Gregson-Williams wrote a bustling theme for the Sinbad character (voiced by Brad Pitt in the film), but after its initial high-energy statements the theme is played out in a richer, more supportive guise as the film progresses. "When we first meet him he's a bit of a loser, really;" the composer says of the Sinbad character. "He can't really get a girlfriend, he's a thief and he's not got much integrity. The arc of the film takes us to a place where he does get a girlfriend and more importantly does do an honorable thing and puts his neck on the line literally for his childhood friend, and he wouldn't have thought of doing that at the beginning of the movie. Within his theme I wanted to get this kind of blackheart character who would bounce around doing anything he liked, but toward the end of the score and the movie I think what I tried to aim at was that it would transform itself into something much more honorable and noble."

One of the score's central challenges was to tackle the mythical characters of the Sirens, female apparitions who lure sailors to their deaths with their voices.

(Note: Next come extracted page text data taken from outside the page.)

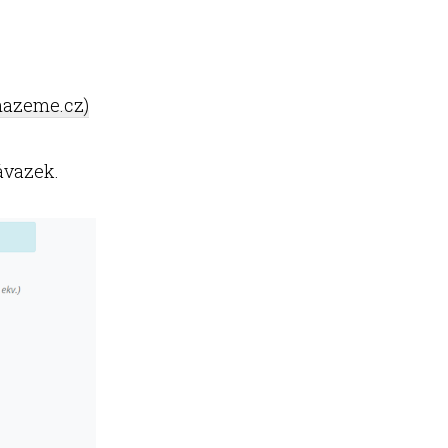
inazeme.cz)
závazek.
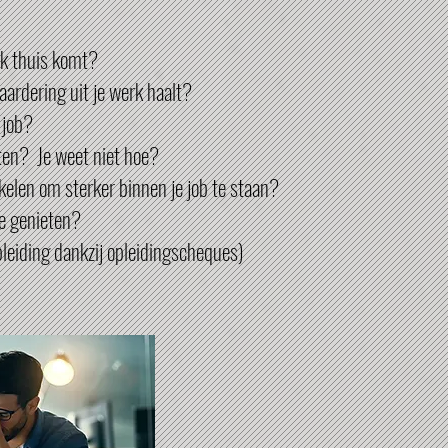
rk thuis komt?
aardering uit je werk haalt?
 job?
ten? Je weet niet hoe?
kkelen om sterker binnen je job te staan?
te genieten?
pleiding dankzij opleidingscheques)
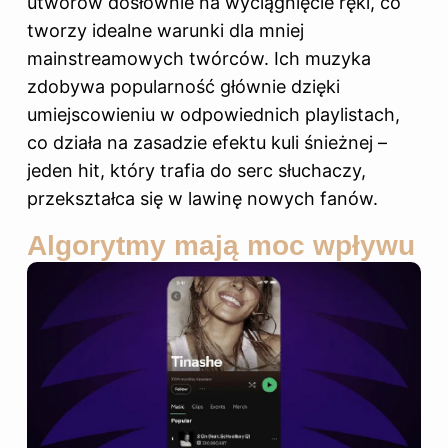
utworów dosłownie na wyciągnięcie ręki, co
tworzy idealne warunki dla mniej
mainstreamowych twórców. Ich muzyka
zdobywa popularność głównie dzięki
umiejscowieniu w odpowiednich playlistach,
co działa na zasadzie efektu kuli śnieżnej –
jeden hit, który trafia do serc słuchaczy,
przekształca się w lawinę nowych fanów.
Algorytmy mają moc wpływu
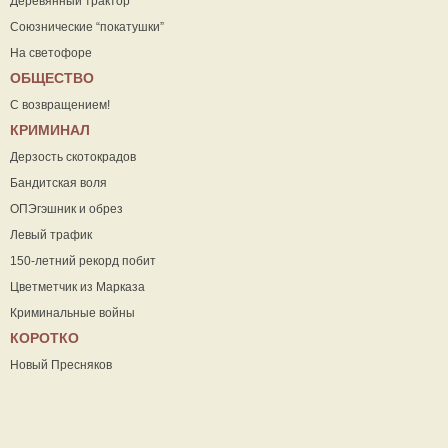
Деревянный трактор
Союзнические “покатушки”
На светофоре
ОБЩЕСТВО
С возвращением!
КРИМИНАЛ
Дерзость скотокрадов
Бандитская воля
ОПЭгэшник и обрез
Левый трафик
150-летний рекорд побит
Цветметчик из Марказа
Криминальные войны
КОРОТКО
Новый Пресняков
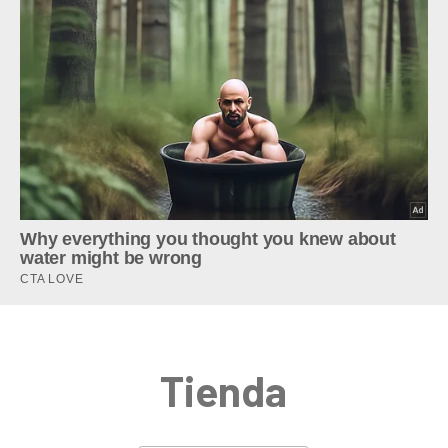
Tienda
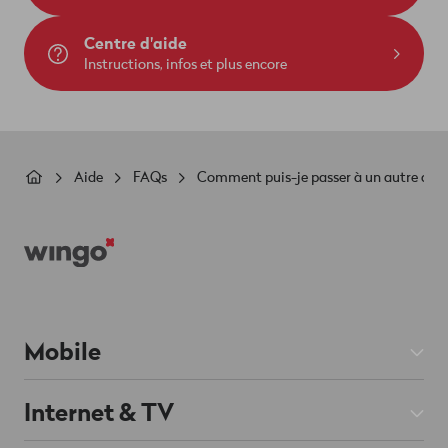
Centre d'aide
Instructions, infos et plus encore
Fil
Aide
FAQs
Comment puis-je passer à un autre abo 
d'Ariane
Footer
Mobile
Abos Mobile
Internet & TV
Prepaid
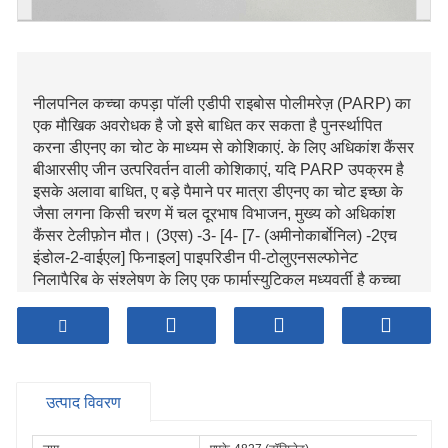
नीलपनिल कच्चा कपड़ा पॉली एडीपी राइबोस पोलीमरेज़ (PARP) का
एक मौखिक अवरोधक है जो इसे बाधित कर सकता है पुनर्स्थापित
करना डीएनए का चोट के माध्यम से कोशिकाएं. के लिए अधिकांश कैंसर
बीआरसीए जीन उत्परिवर्तन वाली कोशिकाएं, यदि PARP उपक्रम है
इसके अलावा बाधित, ए बड़े पैमाने पर मात्रा डीएनए का चोट इच्छा के
जैसा लगना किसी चरण में चल दूरभाष विभाजन, मुख्य को अधिकांश
कैंसर टेलीफ़ोन मौत। (3एस) -3- [4- [7- (अमीनोकार्बोनिल) -2एच
इंडोल-2-वाईएल] फिनाइल] पाइपरिडीन पी-टोलुएनसल्फोनेट
निलापैरिब के संश्लेषण के लिए एक फार्मास्युटिकल मध्यवर्ती है कच्चा
सामग्री।
उत्पाद विवरण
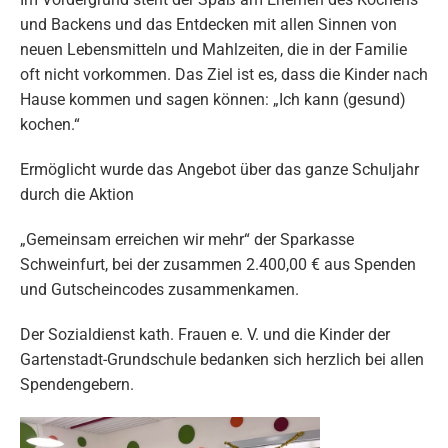
und Backens und das Entdecken mit allen Sinnen von
neuen Lebensmitteln und Mahlzeiten, die in der Familie
oft nicht vorkommen. Das Ziel ist es, dass die Kinder nach
Hause kommen und sagen können: „Ich kann (gesund)
kochen.“
Ermöglicht wurde das Angebot über das ganze Schuljahr
durch die Aktion
„Gemeinsam erreichen wir mehr“ der Sparkasse
Schweinfurt, bei der zusammen 2.400,00 € aus Spenden
und Gutscheincodes zusammenkamen.
Der Sozialdienst kath. Frauen e. V. und die Kinder der
Gartenstadt-Grundschule bedanken sich herzlich bei allen
Spendengebern.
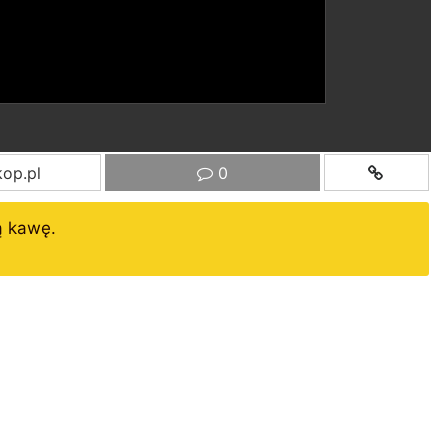
op.pl
0
ą kawę.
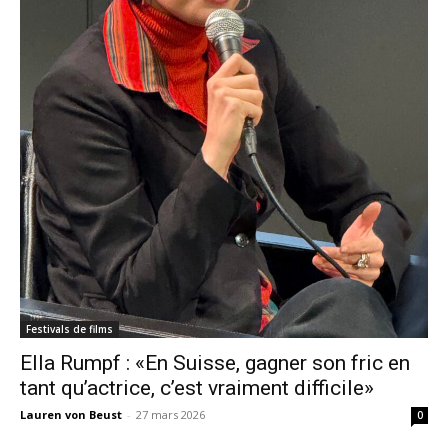
Festivals de films
Ella Rumpf : «En Suisse, gagner son fric en
tant qu’actrice, c’est vraiment difficile»
Lauren von Beust
-
27 mars 2026
0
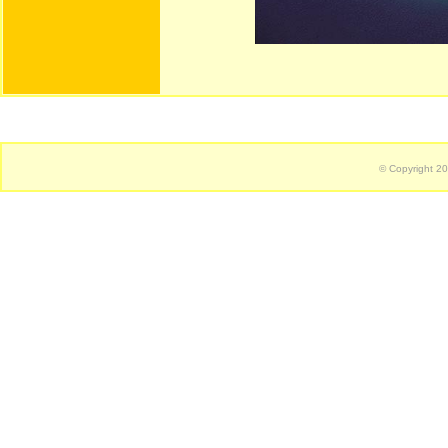
© Copyright 2
Crikvenica se nalazi u Primorsk
tak kilometara južno od Rijek
restorani, agencije, privatno, 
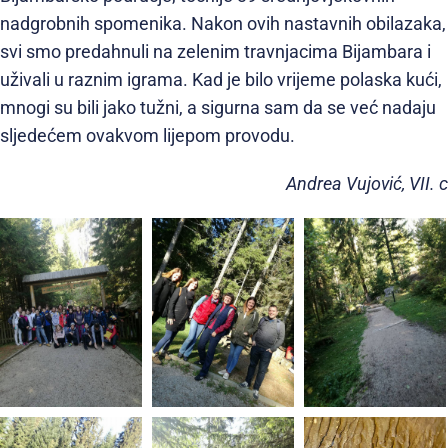
nadgrobnih spomenika. Nakon ovih nastavnih obilazaka,
svi smo predahnuli na zelenim travnjacima Bijambara i
uživali u raznim igrama. Kad je bilo vrijeme polaska kući,
mnogi su bili jako tužni, a sigurna sam da se već nadaju
sljedećem ovakvom lijepom provodu.
Andrea Vujović, VII. c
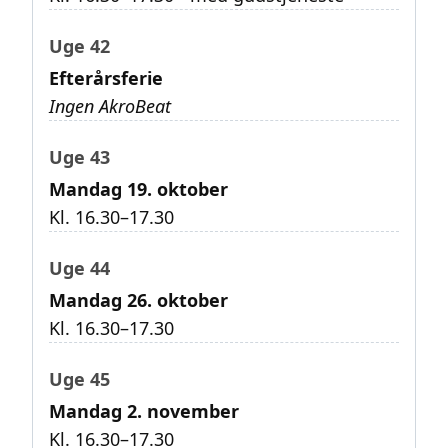
Uge 42
Efterårsferie
Ingen AkroBeat
Uge 43
Mandag 19. oktober
Kl. 16.30–17.30
Uge 44
Mandag 26. oktober
Kl. 16.30–17.30
Uge 45
Mandag 2. november
Kl. 16.30–17.30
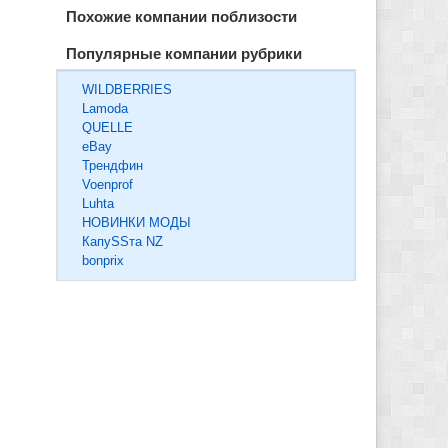
Похожие компании поблизости
Популярные компании рубрики
WILDBERRIES
Lamoda
QUELLE
eBay
Трендфин
Voenprof
Luhta
НОВИНКИ МОДЫ
КапуSSта NZ
bonprix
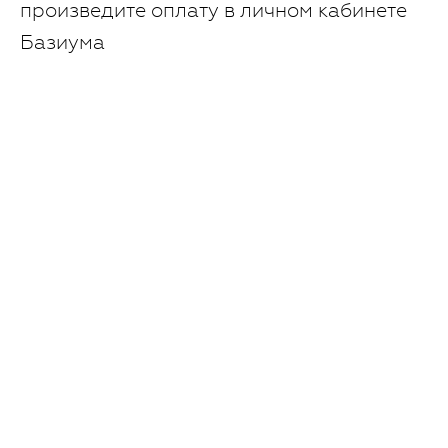
произведите оплату в личном кабинете
Базиума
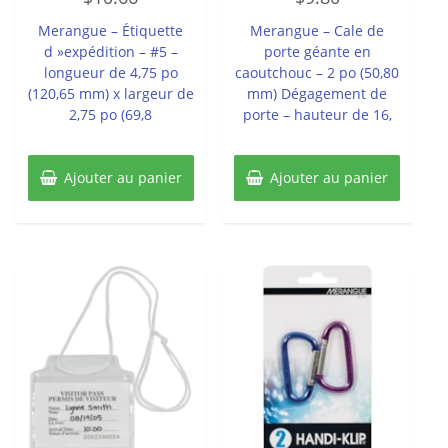
sur
sur
5
5
Merangue – Étiquette
Merangue – Cale de
d »expédition – #5 –
porte géante en
longueur de 4,75 po
caoutchouc – 2 po (50,80
(120,65 mm) x largeur de
mm) Dégagement de
2,75 po (69,8
porte – hauteur de 16,
Ajouter au panier
Ajouter au panier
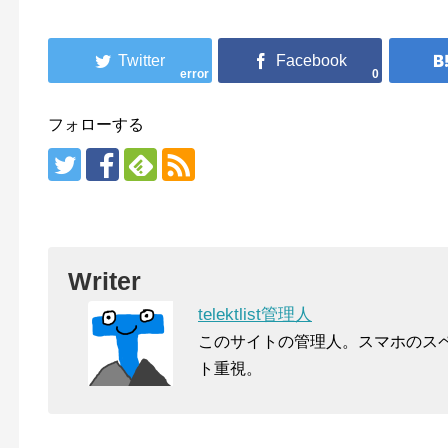
error
0
フォローする
Writer
telektlist管理人
このサイトの管理人。スマホのス
ト重視。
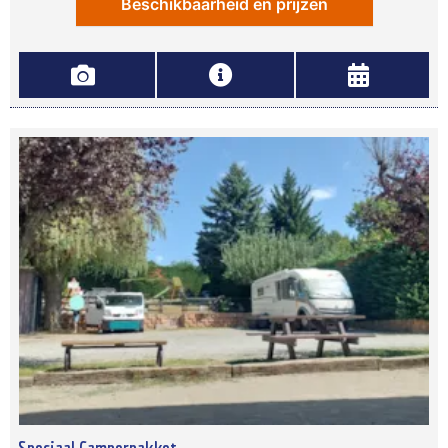
Beschikbaarheid en prijzen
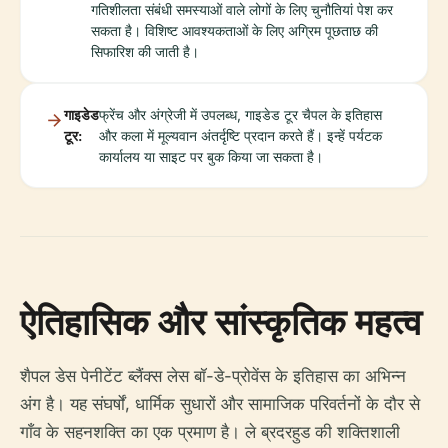
गतिशीलता संबंधी समस्याओं वाले लोगों के लिए चुनौतियां पेश कर
सकता है। विशिष्ट आवश्यकताओं के लिए अग्रिम पूछताछ की
सिफारिश की जाती है।
गाइडेड
फ्रेंच और अंग्रेजी में उपलब्ध, गाइडेड टूर चैपल के इतिहास
टूर:
और कला में मूल्यवान अंतर्दृष्टि प्रदान करते हैं। इन्हें पर्यटक
कार्यालय या साइट पर बुक किया जा सकता है।
ऐतिहासिक और सांस्कृतिक महत्व
शैपल डेस पेनीटेंट ब्लैंक्स लेस बॉ-डे-प्रोवेंस के इतिहास का अभिन्न
अंग है। यह संघर्षों, धार्मिक सुधारों और सामाजिक परिवर्तनों के दौर से
गाँव के सहनशक्ति का एक प्रमाण है। ले ब्रदरहुड की शक्तिशाली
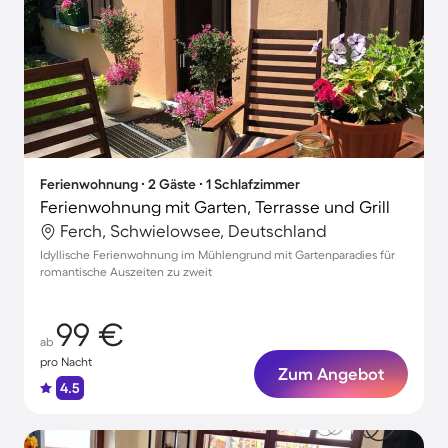
Ferienwohnung ∙ 2 Gäste ∙ 1 Schlafzimmer
Ferienwohnung mit Garten, Terrasse und Grill
Ferch, Schwielowsee, Deutschland
Idyllische Ferienwohnung im Mühlengrund mit Gartenparadies für
romantische Auszeiten zu zweit
99 €
ab
pro Nacht
Zum Angebot
4.5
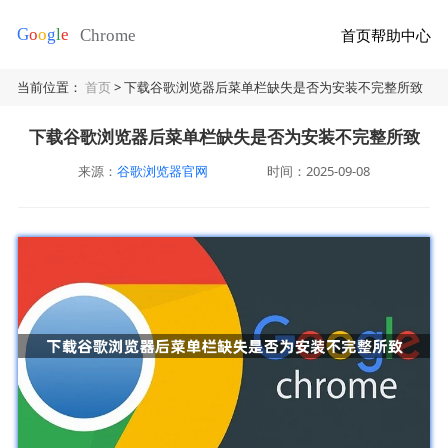
首页
帮助中心
当前位置：
首页
> 下载谷歌浏览器后菜单栏缺失是否为安装不完整所致
下载谷歌浏览器后菜单栏缺失是否为安装不完整所致
来源：
谷歌浏览器官网
时间：2025-09-08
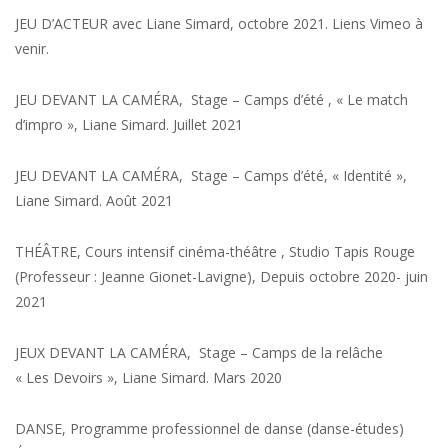
JEU D’ACTEUR avec Liane Simard, octobre 2021. Liens Vimeo à
venir.
JEU DEVANT LA CAMÉRA, Stage – Camps d’été , « Le match
d’impro », Liane Simard. Juillet 2021
JEU DEVANT LA CAMÉRA, Stage – Camps d’été, « Identité »,
Liane Simard. Août 2021
THÉÂTRE, Cours intensif cinéma-théâtre , Studio Tapis Rouge
(Professeur : Jeanne Gionet-Lavigne), Depuis octobre 2020- juin
2021
JEUX DEVANT LA CAMÉRA, Stage – Camps de la relâche
« Les Devoirs », Liane Simard. Mars 2020
DANSE, Programme professionnel de danse (danse-études)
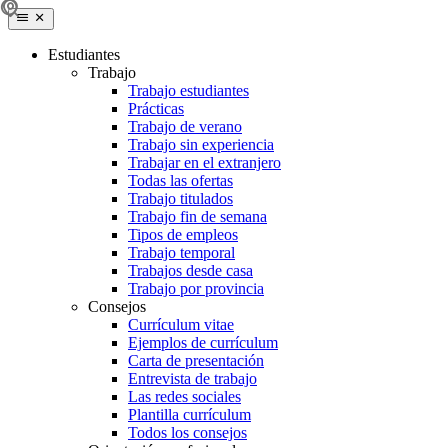
Estudiantes
Trabajo
Trabajo estudiantes
Prácticas
Trabajo de verano
Trabajo sin experiencia
Trabajar en el extranjero
Todas las ofertas
Trabajo titulados
Trabajo fin de semana
Tipos de empleos
Trabajo temporal
Trabajos desde casa
Trabajo por provincia
Consejos
Currículum vitae
Ejemplos de currículum
Carta de presentación
Entrevista de trabajo
Las redes sociales
Plantilla currículum
Todos los consejos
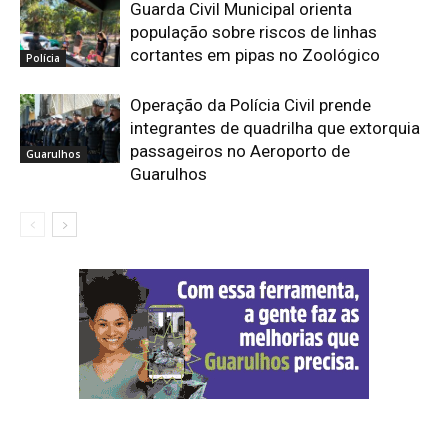
Guarda Civil Municipal orienta
população sobre riscos de linhas
cortantes em pipas no Zoológico
Polícia
Operação da Polícia Civil prende
integrantes de quadrilha que extorquia
passageiros no Aeroporto de
Guarulhos
Guarulhos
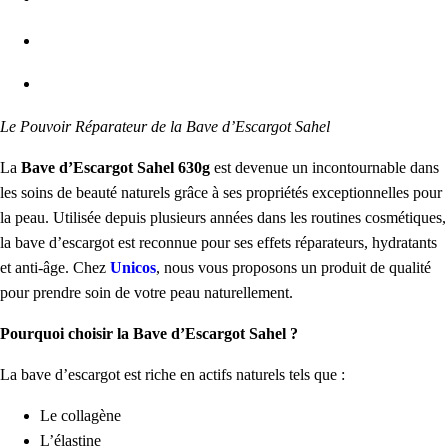
Le Pouvoir Réparateur de la Bave d’Escargot Sahel
La
Bave d’Escargot Sahel 630g
est devenue un incontournable dans
les soins de beauté naturels grâce à ses propriétés exceptionnelles pour
la peau. Utilisée depuis plusieurs années dans les routines cosmétiques,
la bave d’escargot est reconnue pour ses effets réparateurs, hydratants
et anti-âge. Chez
Unicos
, nous vous proposons un produit de qualité
pour prendre soin de votre peau naturellement.
Pourquoi choisir la Bave d’Escargot Sahel ?
La bave d’escargot est riche en actifs naturels tels que :
Le collagène
L’élastine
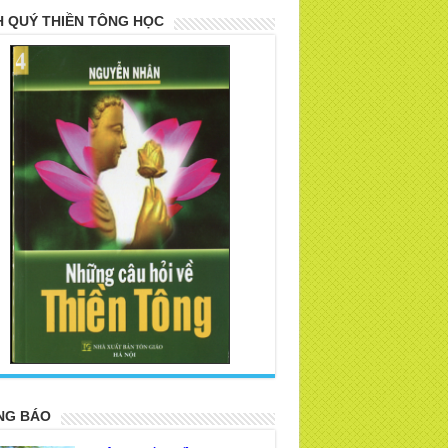
 QUÝ THIỀN TÔNG HỌC
>
NG BÁO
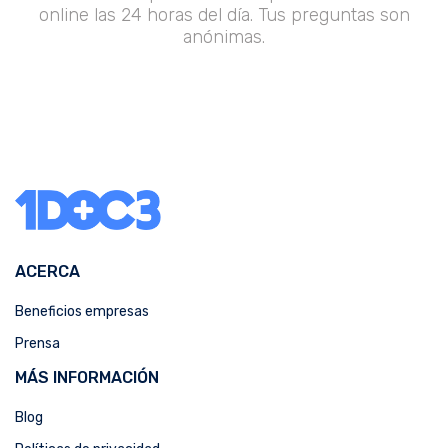
online las 24 horas del día. Tus preguntas son
anónimas.
ACERCA
Beneficios empresas
Prensa
MÁS INFORMACIÓN
Blog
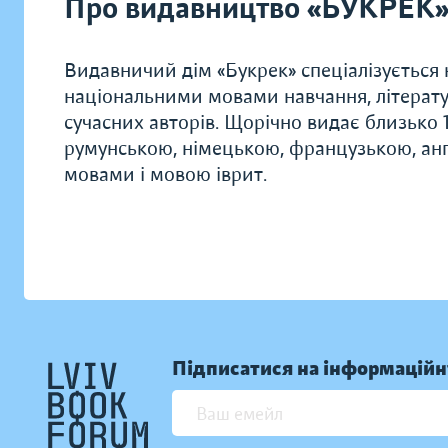
Про видавництво «БУКРЕК
Видавничий дім «Букрек» спеціалізується н
національними мовами навчання, літератур
сучасних авторів. Щорічно видає близько
румунською, німецькою, французькою, анг
мовами і мовою іврит.
Підписатися на інформаційн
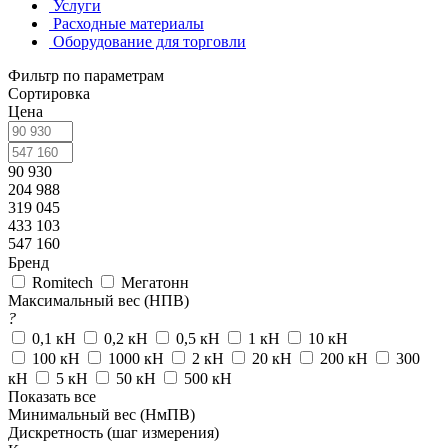
Услуги
Расходные материалы
Оборудование для торговли
Фильтр по параметрам
Сортировка
Цена
90 930
204 988
319 045
433 103
547 160
Бренд
Romitech
Мегатонн
Максимальный вес (НПВ)
?
0,1 кН
0,2 кН
0,5 кН
1 кН
10 кН
100 кН
1000 кН
2 кН
20 кН
200 кН
300
кН
5 кН
50 кН
500 кН
Показать все
Минимальный вес (НмПВ)
Дискретность (шаг измерения)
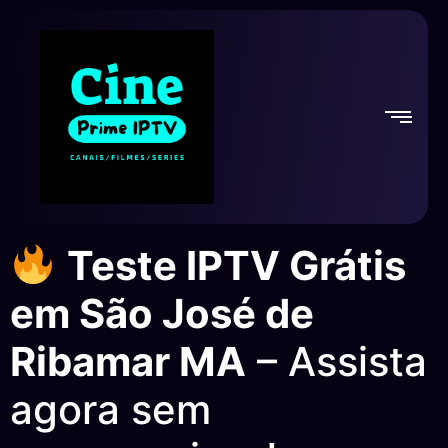
Teste IPTV Grátis
em São José de
Ribamar MA
– Assista
agora sem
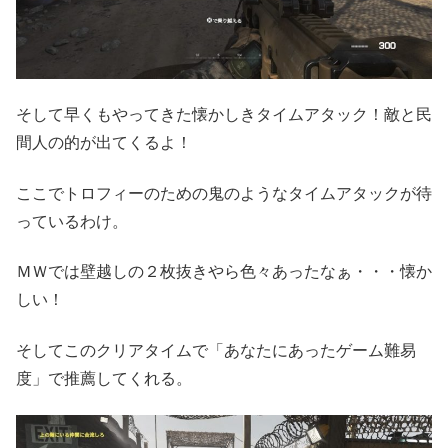
そして早くもやってきた懐かしきタイムアタック！敵と民
間人の的が出てくるよ！
ここでトロフィーのための鬼のようなタイムアタックが待
っているわけ。
ＭＷでは壁越しの２枚抜きやら色々あったなぁ・・・懐か
しい！
そしてこのクリアタイムで「あなたにあったゲーム難易
度」で推薦してくれる。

Gregson-Williams had to create a musical effect for these characters that would both underscore and inspire the onscreen action. "I wrote that about 18 months ago; it's one of those cues where supposedly the animators were going to animate to the music," he says. "Their idea was that these sirens would come out of the water and when a siren was onscreen you'd hear a voice and you'd understand that the sirens were trying to entice Sinbad and his crew who were entirely male except for Marina [Sinbad's love interest, voiced by Catherine Zeta-Jones], off the boat and to their deaths. Consequently the only person who can take control of the situation is Marina and she shows some heroic tendencies and saves Sinbad and his crew from certain death. But I wrote the cue and was playing catch-up the whole time -- I had hoped I would write the sequence and that would be it. They loved the music and it was just storyboards; I couldn't see where a siren jumped out of the water and where one didn't, but I kind of sprinkled the piece with these vocals, but what actually happened is they'd animate a little bit and then toss it back to me and of course they'd moved where I thought a siren was going to jump out of the water and where my vocal was and it would have to be changed, and that went on until the bitter end. It's brilliantly animated and it's probably my favorite scene in the movie but it's also the one that gave me the biggest headache. That's the challenge with animation; it's such an ongoing process.